[Given entries]
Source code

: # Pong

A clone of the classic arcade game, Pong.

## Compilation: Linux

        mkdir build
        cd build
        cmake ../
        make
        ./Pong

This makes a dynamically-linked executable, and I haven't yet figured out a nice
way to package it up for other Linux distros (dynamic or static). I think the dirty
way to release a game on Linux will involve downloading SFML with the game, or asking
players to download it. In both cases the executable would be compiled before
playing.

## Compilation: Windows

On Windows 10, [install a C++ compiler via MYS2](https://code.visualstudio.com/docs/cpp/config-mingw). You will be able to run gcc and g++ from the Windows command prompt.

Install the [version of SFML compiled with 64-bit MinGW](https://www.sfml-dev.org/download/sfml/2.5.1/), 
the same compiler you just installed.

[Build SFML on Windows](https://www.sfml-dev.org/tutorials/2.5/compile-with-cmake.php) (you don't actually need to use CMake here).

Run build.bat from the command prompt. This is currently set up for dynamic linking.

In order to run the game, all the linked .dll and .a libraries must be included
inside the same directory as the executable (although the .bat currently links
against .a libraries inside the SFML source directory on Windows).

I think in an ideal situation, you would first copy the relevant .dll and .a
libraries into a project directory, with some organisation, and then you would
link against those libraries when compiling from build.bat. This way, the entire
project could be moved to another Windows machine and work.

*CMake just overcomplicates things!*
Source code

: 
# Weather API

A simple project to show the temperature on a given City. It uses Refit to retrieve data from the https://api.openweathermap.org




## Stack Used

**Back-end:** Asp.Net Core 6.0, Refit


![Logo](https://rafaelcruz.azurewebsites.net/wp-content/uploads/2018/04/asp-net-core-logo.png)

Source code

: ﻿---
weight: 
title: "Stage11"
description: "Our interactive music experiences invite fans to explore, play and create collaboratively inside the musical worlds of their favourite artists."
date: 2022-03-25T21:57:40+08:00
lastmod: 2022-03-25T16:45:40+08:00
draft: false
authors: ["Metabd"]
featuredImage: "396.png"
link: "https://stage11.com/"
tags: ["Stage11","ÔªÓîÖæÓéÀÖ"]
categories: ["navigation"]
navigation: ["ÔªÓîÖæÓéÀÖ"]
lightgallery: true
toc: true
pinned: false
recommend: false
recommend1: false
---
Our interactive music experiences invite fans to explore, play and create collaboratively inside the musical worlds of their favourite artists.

[Problem requirements] Pull every line containing the string "experiences" out of the data above and copy it.

[Written reply]
description: "Our interactive music experiences invite fans to explore, play and create collaboratively inside the musical worlds of their favourite artists."
Our interactive music experiences invite fans to explore, play and create collaboratively inside the musical worlds of their favourite artists.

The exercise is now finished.